# Weird comma — だけで、 表現する、 衝撃の描写など、



## Kenshiromusou

Yo, friends.
Reading a note, I realized I am not sure about the meaning due to commas.
Could you help me again?

タイミングの妙とキャラクターの*動きだけで、 表現する、 衝撃の描写など、*劇場版を経てさらに磨きのかかった作画は、ある種の凄みすら感じさせる。
I don't know if it's: 衝撃の描写などがタイミングの妙とキャラクターの動きだけで表現される or タイミングの妙とキャラクターの動きだけで (just by/even by), 表現する衝撃の描写など で (and by)ある種の凄みすら感じさせる.
I really have a problem with Japanese comma usage.
Thank you very much.


----------



## DaylightDelight

That usage of commas is strange. In my opinion the first two commas are superfluous.
I'd go with your first interpretation (as if the first two commas are not there):

Their drawing techniques, which have improved yet more through the creation of the theater-version, for example representation of impacts expressed only with subtle timings and movements of characters, are awe-inspiring in some sense.​
Unlike English, we don't have an established rule about comma usage.  We are only taught to use commas when readability of the sentence improves with them -- kind of difficult judgements.


----------



## 810senior

This usage of commas is weird to me too.

To structure the sentence anyway,
タイミングの妙とキャラクターの動きだけで表現する衝撃の描写 is one of the features in 作画[drawing picture], in which 衝撃の描写[the description of shocking] is being done with the help of both タイミングの妙[exquisite timing] and キャラクターの動き[characters' moves].


----------



## Kenshiromusou

DaylightDelight said:


> That usage of commas is strange. In my opinion the first two commas are superfluous.
> I'd go with your first interpretation (as if the first two commas are not there):
> 
> Their drawing techniques, which have improved yet more through the creation of the theater-version, for example representation of impacts expressed only with subtle timings and movements of characters, are awe-inspiring in some sense.​
> Unlike English, we don't have an established rule about comma usage.  We are only taught to use commas when readability of the sentence improves with them -- kind of difficult judgements.
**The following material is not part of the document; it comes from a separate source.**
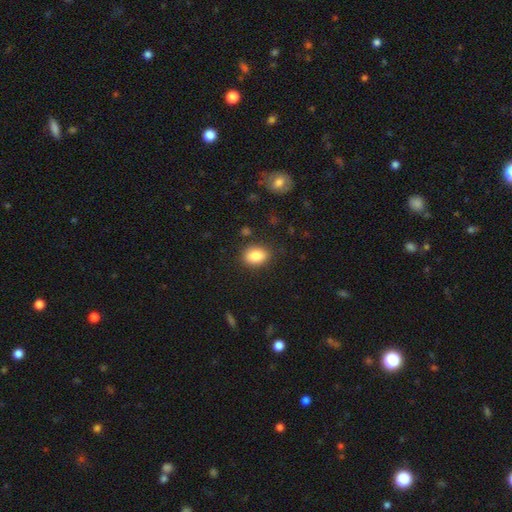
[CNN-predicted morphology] smooth-or-featured: smooth: 84% | star or artifact: 8% | featured or disk: 7%
  how-rounded: in between: 74% | round: 25% | cigar-shaped: 1%
  merging: none: 84% | minor disturbance: 11% | major disturbance: 3% | merger: 2%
Sometimes, I'm afraid you use commas like ... In my language comma has a strictly syntactic usage; so, I often get problems with Japanese usage.
友よ、どうもありがとうございました。


----------



## Kenshiromusou

810senior said:


> This usage of commas is weird to me too.
> 
> To structure the sentence anyway,
> タイミングの妙とキャラクターの動きだけで表現する衝撃の描写 is one of the features in 作画[drawing picture], in which 衝撃の描写[the description of shocking] is being done with the help of both タイミングの妙[exquisite timing] and キャラクターの動き[characters' moves].


I really did not understand why redactor used these commas. Without it, the sentence would be easily readable.
Reading, I imagined maybe he insert the commas to avoid this conclusion. So, I decided to ask you, real Japanese. 
友よ、どうもありがとうございました。


----------



## SoLaTiDoberman

I think that this sentence was not written by the writer, but spoken by the speaker.
He (she) adopted the reversed word order technique (倒置法）, intentionally or coincidentally, when they spoke.

タイミングの妙とキャラクターの*動きだけで・・・（なんといいますか、その・・）表現する（語尾あがる）、・・・衝撃の描写などを（表現する）（語尾あがる）（言い直し）・・・、（その）*劇場版を経てさらに磨きのかかった作画は、ある種の凄みすら感じさせる。

=劇場版を経てさらに磨きのかかった、タイミングの妙とキャラクターの動きだけで衝撃の描写などを表現する作画は、ある種の凄みすら感じさせる。

In spoken Japanese, these kind of things may happen all the time because there is no chance for proofreading.


----------



## Kenshiromusou

SoLaTiDoberman said:


> I think that this sentence was not written by the writer, but spoken by the speaker.
> He (she) adopted the reversed word order technique (倒置法）, intentionally or coincidentally, when they spoke.
> 
> タイミングの妙とキャラクターの*動きだけで・・・（なんといいますか、その・・）表現する（語尾あがる）、・・・衝撃の描写などを（表現する）（語尾あがる）（言い直し）・・・、（その）*劇場版を経てさらに磨きのかかった作画は、ある種の凄みすら感じさせる。
> 
> =劇場版を経てさらに磨きのかかった、タイミングの妙とキャラクターの動きだけで衝撃の描写などを表現する作画は、ある種の凄みすら感じさせる。
> 
> In spoken Japanese, these kind of things may happen all the time because there is no chance for proofreading.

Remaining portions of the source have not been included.